Они почти одновременно, попарно спускались к воде и располагались на мосту, соединявшем острова: Алексеев и Конкин, Борисов и Долгушов, Фельдман и Горбунов, Комаров и Соломин… Хламида прикатил на извозчике с неизменным ящиком вина. Ять явился, когда на скатерти было уже расставлено царское, по меркам восемнадцатого года, угощение: соленые огурцы, сало, небольшой кусок ветчины, сыр (который на складе у Шраера заплесневел, и торговец теперь выдавал его за рокфор); елагинские спекулянты расщедрились, умилившись событию, и извлекли из запасов изюм и даже окаменевший рахат-лукум. Молодых еще не было – они, по замыслу организаторов церемонии, совпадавшему с их собственным желанием, должны были появиться не сразу, дабы возможная все-таки перепалка между враждующими лагерями не омрачила им праздника. Никакой перепалки, однако, не возникало: все сидели молча по разным сторонам моста.

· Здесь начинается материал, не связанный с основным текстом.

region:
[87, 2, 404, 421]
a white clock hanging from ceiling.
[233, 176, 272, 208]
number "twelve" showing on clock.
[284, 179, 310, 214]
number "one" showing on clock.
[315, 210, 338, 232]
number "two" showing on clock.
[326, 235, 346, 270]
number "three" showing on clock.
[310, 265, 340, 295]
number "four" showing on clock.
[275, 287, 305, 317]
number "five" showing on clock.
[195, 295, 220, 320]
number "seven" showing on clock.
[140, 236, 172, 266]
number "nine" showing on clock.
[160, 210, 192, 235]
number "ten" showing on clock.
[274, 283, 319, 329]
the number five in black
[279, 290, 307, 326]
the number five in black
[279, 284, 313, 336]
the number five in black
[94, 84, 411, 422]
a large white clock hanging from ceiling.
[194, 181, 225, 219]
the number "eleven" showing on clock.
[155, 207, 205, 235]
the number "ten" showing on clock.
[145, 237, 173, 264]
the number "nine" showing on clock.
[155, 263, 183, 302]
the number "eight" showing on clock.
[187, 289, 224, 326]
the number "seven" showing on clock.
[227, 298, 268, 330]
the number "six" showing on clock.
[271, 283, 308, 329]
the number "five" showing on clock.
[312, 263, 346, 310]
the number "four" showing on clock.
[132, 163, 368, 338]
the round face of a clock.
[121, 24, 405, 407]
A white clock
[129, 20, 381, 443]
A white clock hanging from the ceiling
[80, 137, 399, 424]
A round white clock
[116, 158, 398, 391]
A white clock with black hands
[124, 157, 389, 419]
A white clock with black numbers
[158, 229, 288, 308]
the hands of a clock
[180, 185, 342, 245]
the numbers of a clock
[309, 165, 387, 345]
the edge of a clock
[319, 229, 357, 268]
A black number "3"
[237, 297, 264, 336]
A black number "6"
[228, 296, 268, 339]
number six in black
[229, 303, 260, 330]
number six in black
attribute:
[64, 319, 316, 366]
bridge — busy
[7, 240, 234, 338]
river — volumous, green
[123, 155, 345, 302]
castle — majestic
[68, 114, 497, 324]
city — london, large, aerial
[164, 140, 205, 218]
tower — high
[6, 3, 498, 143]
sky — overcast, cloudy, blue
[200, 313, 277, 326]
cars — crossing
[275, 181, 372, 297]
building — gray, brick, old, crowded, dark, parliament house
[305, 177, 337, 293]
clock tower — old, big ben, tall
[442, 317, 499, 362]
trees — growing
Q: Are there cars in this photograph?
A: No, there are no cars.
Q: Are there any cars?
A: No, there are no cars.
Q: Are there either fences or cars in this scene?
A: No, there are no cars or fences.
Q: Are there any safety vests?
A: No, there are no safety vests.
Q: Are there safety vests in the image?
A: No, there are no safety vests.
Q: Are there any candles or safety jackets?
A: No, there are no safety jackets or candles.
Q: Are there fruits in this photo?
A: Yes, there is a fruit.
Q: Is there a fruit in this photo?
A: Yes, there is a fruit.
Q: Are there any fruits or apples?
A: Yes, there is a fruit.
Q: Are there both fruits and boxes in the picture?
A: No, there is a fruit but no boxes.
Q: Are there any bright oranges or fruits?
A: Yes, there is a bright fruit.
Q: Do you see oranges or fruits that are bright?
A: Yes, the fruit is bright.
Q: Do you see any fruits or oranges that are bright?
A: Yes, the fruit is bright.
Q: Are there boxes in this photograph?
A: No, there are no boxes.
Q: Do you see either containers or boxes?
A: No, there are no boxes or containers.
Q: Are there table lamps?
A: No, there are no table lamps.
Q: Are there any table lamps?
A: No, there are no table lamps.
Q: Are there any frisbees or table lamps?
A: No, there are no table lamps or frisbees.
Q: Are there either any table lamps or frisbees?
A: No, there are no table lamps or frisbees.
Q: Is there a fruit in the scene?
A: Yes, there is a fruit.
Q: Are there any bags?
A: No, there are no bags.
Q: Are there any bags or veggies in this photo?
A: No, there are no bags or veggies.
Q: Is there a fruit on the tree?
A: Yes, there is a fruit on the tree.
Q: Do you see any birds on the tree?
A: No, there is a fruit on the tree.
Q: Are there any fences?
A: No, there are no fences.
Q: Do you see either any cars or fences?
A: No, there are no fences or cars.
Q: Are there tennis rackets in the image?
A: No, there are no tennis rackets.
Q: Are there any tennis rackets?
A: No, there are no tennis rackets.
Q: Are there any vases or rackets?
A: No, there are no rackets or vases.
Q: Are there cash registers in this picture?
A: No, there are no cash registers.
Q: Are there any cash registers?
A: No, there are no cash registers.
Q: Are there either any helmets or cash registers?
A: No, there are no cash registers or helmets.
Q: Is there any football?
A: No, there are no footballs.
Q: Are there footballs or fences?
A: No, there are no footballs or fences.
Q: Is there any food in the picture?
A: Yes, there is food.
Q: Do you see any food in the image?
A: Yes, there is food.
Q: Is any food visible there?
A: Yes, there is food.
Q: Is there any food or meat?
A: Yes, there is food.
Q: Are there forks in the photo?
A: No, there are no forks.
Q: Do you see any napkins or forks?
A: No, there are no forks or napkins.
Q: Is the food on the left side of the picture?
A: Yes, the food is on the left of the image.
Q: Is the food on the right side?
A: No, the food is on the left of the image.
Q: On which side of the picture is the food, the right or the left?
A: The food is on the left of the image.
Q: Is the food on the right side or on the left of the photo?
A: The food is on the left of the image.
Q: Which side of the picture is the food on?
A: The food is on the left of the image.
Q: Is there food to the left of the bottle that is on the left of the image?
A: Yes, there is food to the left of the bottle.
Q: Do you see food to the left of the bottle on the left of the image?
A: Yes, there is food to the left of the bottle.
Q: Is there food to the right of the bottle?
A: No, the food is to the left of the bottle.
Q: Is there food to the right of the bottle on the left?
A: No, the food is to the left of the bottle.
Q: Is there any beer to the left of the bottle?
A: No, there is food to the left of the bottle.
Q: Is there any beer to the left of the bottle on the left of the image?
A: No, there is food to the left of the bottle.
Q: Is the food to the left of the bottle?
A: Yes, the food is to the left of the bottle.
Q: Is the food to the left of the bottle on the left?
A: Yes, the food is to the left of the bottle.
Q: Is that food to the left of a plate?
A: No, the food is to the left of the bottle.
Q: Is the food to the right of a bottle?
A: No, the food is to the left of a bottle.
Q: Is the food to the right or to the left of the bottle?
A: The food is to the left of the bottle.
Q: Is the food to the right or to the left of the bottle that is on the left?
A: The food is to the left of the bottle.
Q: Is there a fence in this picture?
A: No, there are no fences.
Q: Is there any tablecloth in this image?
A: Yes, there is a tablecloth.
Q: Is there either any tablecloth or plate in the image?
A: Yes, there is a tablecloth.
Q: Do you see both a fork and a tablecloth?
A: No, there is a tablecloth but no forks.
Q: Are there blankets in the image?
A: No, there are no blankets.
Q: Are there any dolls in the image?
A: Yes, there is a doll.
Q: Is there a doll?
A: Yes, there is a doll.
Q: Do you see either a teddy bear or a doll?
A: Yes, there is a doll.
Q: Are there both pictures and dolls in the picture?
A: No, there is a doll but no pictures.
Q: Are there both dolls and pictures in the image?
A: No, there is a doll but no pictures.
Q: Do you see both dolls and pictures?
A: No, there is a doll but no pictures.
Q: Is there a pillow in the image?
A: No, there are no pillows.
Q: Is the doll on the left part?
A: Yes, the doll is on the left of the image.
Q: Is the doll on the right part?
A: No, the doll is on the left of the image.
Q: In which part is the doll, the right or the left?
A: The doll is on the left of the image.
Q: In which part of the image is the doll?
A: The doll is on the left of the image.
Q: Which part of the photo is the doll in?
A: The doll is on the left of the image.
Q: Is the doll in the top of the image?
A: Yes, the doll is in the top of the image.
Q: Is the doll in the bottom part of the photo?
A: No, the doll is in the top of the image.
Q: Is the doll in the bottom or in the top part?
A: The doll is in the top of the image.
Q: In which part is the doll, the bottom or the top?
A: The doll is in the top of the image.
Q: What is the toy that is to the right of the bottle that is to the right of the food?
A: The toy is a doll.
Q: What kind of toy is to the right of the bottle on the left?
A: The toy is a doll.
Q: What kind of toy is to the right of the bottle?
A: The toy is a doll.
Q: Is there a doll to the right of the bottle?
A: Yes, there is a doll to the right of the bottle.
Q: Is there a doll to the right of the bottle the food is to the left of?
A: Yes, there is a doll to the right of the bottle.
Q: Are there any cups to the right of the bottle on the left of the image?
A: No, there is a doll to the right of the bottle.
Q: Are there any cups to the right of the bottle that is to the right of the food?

Молчание уже становилось неловким, когда его басовито нарушил Борисов:
Из чресл враждебных, под звездой злосчастной,
Любовников чета произошла…
Смирившись пред судьбою их ужасной,
Вражда отцов с их смертью умерла,-
подхватил Ловецкий.
– А что, господа, ежели бы Карамзин был не седой историограф, а прелестная женщина в расцвете сил? – обращаясь как будто к одним крестовцам, но на деле ожидая встречной елагинской реплики, предположил Краминов. – Ведь, пожалуй, Шишков не устоял бы, и гуляла бы «Беседа» на свадьбе с «Арзамасом»! Елагинцы молчали.
– Да что уж! – внезапно сказал Горбунов. – Дело молодое. Не думайте, что уж насовсем мир… но на один вечер по такому случаю можно и сойтись.